Write like a bar code

My byword as an author is “feelings and vistas.” Word count too low? People aren’t connecting to your character? Stop a second. Isn’t there some stunning scenery around? Couldn’t your character look at it for a minute while feeling all emotional? It can help!

Of course the word of the day is action, and I think authors feel a lot of anxiety about including enough, and putting it in early enough. Pages of characters looking at a lovely valley and having feelings are boring, and it’s led, I think, to some unfair demonization of the very idea of descriptive scenes or a slower pace.

But a whole movie or book where stuff happens at a rapid pace, with no scenery and no emotional scenes, just doesn’t suck you in. I just watched Rise of Skywalker and . . . well. It took the whole first half of the movie for me to care about the characters, and I’d seen two whole movies of them already!

I’ve also seen some pushback from literary agents against the idea that you have to “start with action.” Sure, they don’t want you to start with your character waking up and making coffee, but they also don’t want to open up on a scene where somebody is being chased by something or other, but we have no connection at all to the characters. This can feel a little contradictory. Oh, we can’t start slow and we can’t start fast? How are we supposed to start? How are you supposed to feel connected to the character early on, when you don’t know anything about them yet?
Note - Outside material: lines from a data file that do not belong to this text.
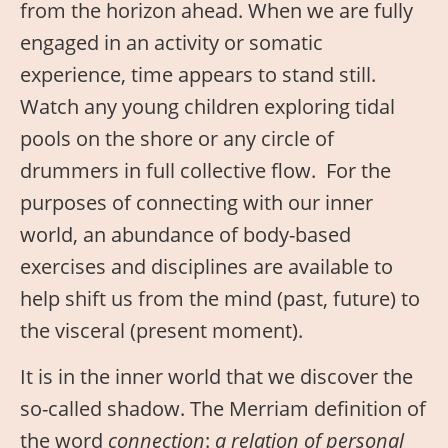
from the horizon ahead. When we are fully
engaged in an activity or somatic
experience, time appears to stand still.
Watch any young children exploring tidal
pools on the shore or any circle of
drummers in full collective flow. For the
purposes of connecting with our inner
world, an abundance of body-based
exercises and disciplines are available to
help shift us from the mind (past, future) to
the visceral (present moment).
It is in the inner world that we discover the
so-called shadow. The Merriam definition of
the word
connection
:
a relation of personal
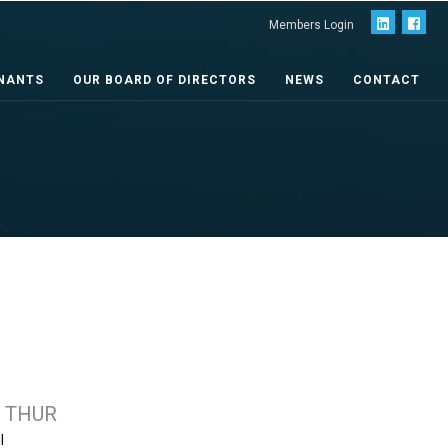
Members Login
NANTS
OUR BOARD OF DIRECTORS
NEWS
CONTACT
 THUR
l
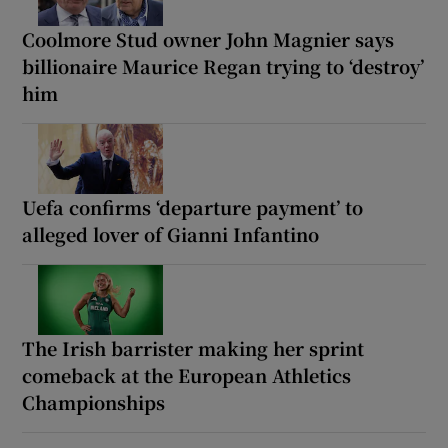
Coolmore Stud owner John Magnier says
billionaire Maurice Regan trying to ‘destroy’
him
Uefa confirms ‘departure payment’ to
alleged lover of Gianni Infantino
The Irish barrister making her sprint
comeback at the European Athletics
Championships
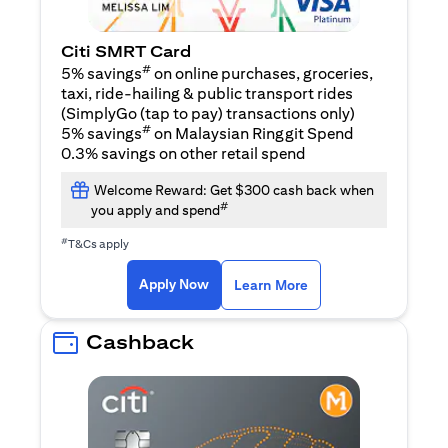
Citi SMRT Card
#
5% savings
on online purchases, groceries,
taxi, ride-hailing & public transport rides
(SimplyGo (tap to pay) transactions only)
#
5% savings
on Malaysian Ringgit Spend
0.3% savings on other retail spend
Welcome Reward: Get $300 cash back when
#
you apply and spend
#
T&Cs apply
(opens in a new tab)
(opens in a new ta
Apply Now
Learn More
Cashback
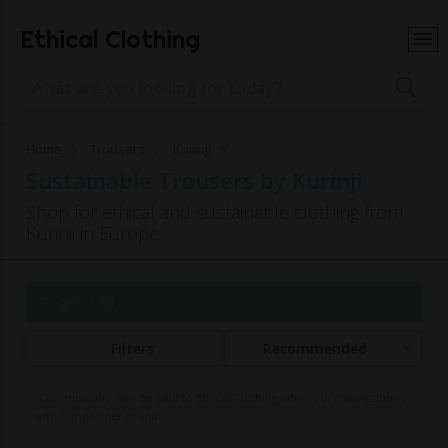
Ethical Clothing
Home
Trousers
Kurinji
Sustainable Trousers by Kurinji
Shop for ethical and sustainable clothing from
Kurinji in Europe
Page 1 of 1
Filters
Recommended
Commissions may be paid to Ethical Clothing when purchasing items
with our partner brands.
So, let’s imagine this poor-quality Paint drawing is the novel of a new writer. Blue is vistas: descriptions, world-building stuff, scenes that exist only to help us get to know the characters. Yellow is action. Red is feelings: slow-paced scenes, including dialogue and introspection, that mainly convey emotion. You see the author has dropped a ton of exposition right at the front, because they’re afraid you won’t get what’s going on. Then some feelings, so we will like the character. And then they finally get into action and it’s pretty much all action till the midpoint. Big feelings at the midpoint, and then back to almost unrelieved action till the climax.

A mentor tells this author: look, you can’t start with a bunch of exposition. That’s boring. So they switch the initial block from blue to yellow. That doesn’t actually help that much, though. Unrelieved yellow can be as boring as solid blue. We now don’t know where we are, don’t care about the characters, but there is a lot of chasing and fighting going on. Maybe that’ll hold our interest for a while, but probably not.

This barcode-looking thing is what the author does when they have learned a bit more about pacing. Instead of just painting more of the novel yellow, they switch things up more. There’s an action scene right at the beginning, but it’s brief and there’s a pause in the middle where we find out something of what’s going on. That initial scene ends in some feelings, where the character experiences some consequences of the stuff that’s happened so far, feels the way they feel about it, and we hopefully relate.

This continues through the story. There’s still lots of action, but there are breaks also. A chapter here to tell us what planet we’re on and what the history is. An emotional dialogue there where our hero spells out their motivations a bit more. Maybe a scene where we see some of the characters working together, what their dynamic is. We can imagine the bars are even thinner than this–a couple paragraphs in the middle of an action scene where the character is afraid of dying. A description of the scary cave where the baddie is hiding. You don’t want to stick with any one color too long. Too much blue and red at once, and the reader gets bored. Too much yellow, and they can’t get their breath.

At the middle, as we near the climax, there’s a ton of action that needs to happen, so the other bars get thinner. But maybe there’s a new setting to describe, or increasing angst the hero has about what they might lose. We hit the climax and there are big feelings for a while. It’s probably in the middle of a scene that was full of action, but we might suspend it all for a page or more while the character turns over in their mind what they have to do. Do they make the choice they know they need to, or do they give up and go home? They’re gonna need a second to mourn the price they have to pay. Frodo and Sam can’t remember the taste of strawberries, or the sound of water. It doesn’t matter that we know there are orcs everywhere, we need this pause. The orcs everywhere only make that pause more poignant and important.

Then back to action, and feelings fall all over the place as we close all the conflicts. By now there’s probably not much exposition left to do, except maybe a pretty scene showing how things are now that things are fixed. Though, if there’s to be a sequel, there should be something left about this world we don’t know, or a setting we haven’t yet visited. That leaves blue for the next book. For example, at the end of The Fifth Season, by N.K. Jemisin, we don’t know what the obelisks are or what the stone eaters want. That made me feel there was world left to explore, and I rushed out to get the next book and find out.

The book ends with feelings, hopefully nice feelings that make you close the book with a sigh. You can enjoy them, because you haven’t had too much, but they are also placed in a context of the other feelings the characters have had throughout the book, because they’ve been included throughout. It’s not just a sudden emotional about-face for no reason. *stares pointedly at Rise of Skywalker*

A good novel is balanced. So when you hear the advice “more action” or “more feelings,” this isn’t meant as permission to throw out the other stuff. Instead, somebody was reading your story and got bogged down in a solid block of one thing. They just want you to switch it up.